A neuroscientist with a rich musical background explains what is being learned through research about music and the mind.
Levitin, a former record producer, now director of the Levitin Laboratory for Musical Perception, Cognition and Expertise at McGill University, sees music as a window into the essence of human nature. To bring the uninitiated up to speed, he devotes his opening chapters to answering the question of what music is, covering rhythm, meter, tempo, loudness and harmony, as well as providing basic information about the workings of the human brain. Levitin describes recent studies, some but not all at his own laboratory, that seek answers to questions about the brain mechanisms underlying emotion and memories associated with music.
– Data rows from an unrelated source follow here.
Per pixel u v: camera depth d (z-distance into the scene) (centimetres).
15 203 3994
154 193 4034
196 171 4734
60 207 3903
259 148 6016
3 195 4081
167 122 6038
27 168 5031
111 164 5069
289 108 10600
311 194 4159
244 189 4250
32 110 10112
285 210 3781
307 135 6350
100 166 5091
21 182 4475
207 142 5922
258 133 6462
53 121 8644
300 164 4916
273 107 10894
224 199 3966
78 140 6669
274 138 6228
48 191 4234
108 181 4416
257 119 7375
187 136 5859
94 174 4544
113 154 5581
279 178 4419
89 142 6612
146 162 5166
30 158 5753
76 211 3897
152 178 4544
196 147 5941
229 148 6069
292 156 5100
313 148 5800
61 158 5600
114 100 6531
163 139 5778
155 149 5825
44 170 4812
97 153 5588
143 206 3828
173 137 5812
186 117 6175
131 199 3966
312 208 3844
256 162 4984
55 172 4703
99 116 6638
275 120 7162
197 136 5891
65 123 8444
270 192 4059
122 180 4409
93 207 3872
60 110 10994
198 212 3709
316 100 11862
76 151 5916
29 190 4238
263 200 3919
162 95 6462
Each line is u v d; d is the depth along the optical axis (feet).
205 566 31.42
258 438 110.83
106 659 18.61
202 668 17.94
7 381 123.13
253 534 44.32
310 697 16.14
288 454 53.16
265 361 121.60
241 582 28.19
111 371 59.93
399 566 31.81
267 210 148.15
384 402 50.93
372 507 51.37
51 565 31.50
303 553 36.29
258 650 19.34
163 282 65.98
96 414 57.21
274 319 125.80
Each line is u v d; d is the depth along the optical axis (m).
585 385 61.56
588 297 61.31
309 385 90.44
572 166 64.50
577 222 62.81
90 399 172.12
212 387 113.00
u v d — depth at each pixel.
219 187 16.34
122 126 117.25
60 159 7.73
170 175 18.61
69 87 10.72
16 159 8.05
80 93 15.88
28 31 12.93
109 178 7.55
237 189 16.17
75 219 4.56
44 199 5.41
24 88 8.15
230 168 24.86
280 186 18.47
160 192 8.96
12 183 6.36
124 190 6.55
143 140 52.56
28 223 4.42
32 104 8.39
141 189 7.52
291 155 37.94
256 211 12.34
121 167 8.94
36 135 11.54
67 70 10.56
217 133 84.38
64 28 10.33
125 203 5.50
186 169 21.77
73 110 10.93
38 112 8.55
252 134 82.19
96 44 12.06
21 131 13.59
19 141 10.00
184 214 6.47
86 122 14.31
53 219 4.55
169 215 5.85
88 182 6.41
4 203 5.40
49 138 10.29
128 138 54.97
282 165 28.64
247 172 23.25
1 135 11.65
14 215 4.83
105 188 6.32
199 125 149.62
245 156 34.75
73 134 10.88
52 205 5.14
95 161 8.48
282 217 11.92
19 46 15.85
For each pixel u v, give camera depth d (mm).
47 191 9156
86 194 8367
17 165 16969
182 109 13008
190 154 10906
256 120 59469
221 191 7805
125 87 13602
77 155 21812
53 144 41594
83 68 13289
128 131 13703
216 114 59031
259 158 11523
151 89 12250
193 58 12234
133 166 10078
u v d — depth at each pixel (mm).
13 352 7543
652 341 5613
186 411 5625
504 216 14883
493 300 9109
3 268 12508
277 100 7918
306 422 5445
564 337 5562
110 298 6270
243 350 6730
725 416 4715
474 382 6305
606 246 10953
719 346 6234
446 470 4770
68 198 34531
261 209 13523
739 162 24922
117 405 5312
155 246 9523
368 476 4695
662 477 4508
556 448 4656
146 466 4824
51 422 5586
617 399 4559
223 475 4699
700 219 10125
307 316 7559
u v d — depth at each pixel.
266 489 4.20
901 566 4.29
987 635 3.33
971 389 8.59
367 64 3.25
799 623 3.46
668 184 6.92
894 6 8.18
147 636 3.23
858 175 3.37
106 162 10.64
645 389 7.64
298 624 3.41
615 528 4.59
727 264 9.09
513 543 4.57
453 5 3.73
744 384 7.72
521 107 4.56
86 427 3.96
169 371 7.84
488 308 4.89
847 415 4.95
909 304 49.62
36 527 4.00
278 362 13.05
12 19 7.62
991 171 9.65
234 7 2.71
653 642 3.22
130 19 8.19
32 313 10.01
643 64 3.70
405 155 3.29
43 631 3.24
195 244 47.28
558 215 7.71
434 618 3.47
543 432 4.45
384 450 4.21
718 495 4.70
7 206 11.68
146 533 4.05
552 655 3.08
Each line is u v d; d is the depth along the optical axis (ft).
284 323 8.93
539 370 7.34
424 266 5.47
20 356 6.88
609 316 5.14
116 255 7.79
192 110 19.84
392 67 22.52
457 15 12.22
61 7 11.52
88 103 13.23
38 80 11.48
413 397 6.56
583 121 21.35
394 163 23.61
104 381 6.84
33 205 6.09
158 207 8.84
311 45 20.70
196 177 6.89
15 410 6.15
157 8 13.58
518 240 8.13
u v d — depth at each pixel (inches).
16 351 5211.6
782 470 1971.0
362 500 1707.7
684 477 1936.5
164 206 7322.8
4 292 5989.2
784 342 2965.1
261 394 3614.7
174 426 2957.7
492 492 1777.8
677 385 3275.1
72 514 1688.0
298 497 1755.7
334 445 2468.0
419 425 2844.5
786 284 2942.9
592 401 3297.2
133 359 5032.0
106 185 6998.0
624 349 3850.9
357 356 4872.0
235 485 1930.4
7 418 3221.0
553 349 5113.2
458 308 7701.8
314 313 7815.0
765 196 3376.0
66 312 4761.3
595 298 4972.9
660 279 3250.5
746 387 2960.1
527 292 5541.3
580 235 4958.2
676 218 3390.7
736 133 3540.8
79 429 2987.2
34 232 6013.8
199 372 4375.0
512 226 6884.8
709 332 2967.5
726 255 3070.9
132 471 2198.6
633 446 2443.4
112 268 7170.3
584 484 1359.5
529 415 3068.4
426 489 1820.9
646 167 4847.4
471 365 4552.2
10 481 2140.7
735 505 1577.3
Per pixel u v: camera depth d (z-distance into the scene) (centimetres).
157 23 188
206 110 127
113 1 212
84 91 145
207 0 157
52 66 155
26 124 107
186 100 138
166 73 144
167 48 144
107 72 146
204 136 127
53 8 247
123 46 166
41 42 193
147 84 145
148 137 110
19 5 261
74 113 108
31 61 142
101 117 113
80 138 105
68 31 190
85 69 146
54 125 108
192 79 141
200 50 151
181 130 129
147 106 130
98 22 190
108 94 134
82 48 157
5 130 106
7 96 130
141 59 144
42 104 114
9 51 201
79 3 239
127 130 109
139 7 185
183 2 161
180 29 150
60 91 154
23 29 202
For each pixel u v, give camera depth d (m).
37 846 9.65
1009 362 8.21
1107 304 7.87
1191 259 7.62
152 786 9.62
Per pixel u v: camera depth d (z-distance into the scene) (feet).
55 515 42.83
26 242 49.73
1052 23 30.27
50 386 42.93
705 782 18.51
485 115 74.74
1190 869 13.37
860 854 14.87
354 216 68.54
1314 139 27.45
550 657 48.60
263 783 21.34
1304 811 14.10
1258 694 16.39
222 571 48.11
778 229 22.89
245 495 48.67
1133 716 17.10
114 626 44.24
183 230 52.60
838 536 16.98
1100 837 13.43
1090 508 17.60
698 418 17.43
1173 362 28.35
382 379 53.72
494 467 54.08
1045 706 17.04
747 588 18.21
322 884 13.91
Noting that there is no single music center in the brain, he recounts how listening to music causes a number of brain regions, from the oldest and most primitive to the newest and as far apart as the frontal lobes and the cerebellum at the back of the brain, to be activated in a particular order. Levitin also considers the neurobehavioral basis of musical expertise; the origins of particular musical preferences; and the evolution of music. Taking issue with Steven Pinker’s assertion that music is but an evolutionary accident piggybacking on language, Levitin cogently presents arguments for music’s primacy in human history. Two appendixes provide additional information on the processing of music in the brain and on musical chords. The author displays an easy familiarity with a wide range of musical genres and the characteristics of numerous musical instruments and performers’ voices. He draws his explanatory examples from jazz, rock-’n’-roll, classical music, nursery and folk songs, and musical theater, to name but a few, tossing in references to the Beatles and Beethoven, Joni Mitchell and Bach, Frank Sinatra and Sousa.
Levitin makes the science of music readily understandable to the non-scientist and non-musician alike.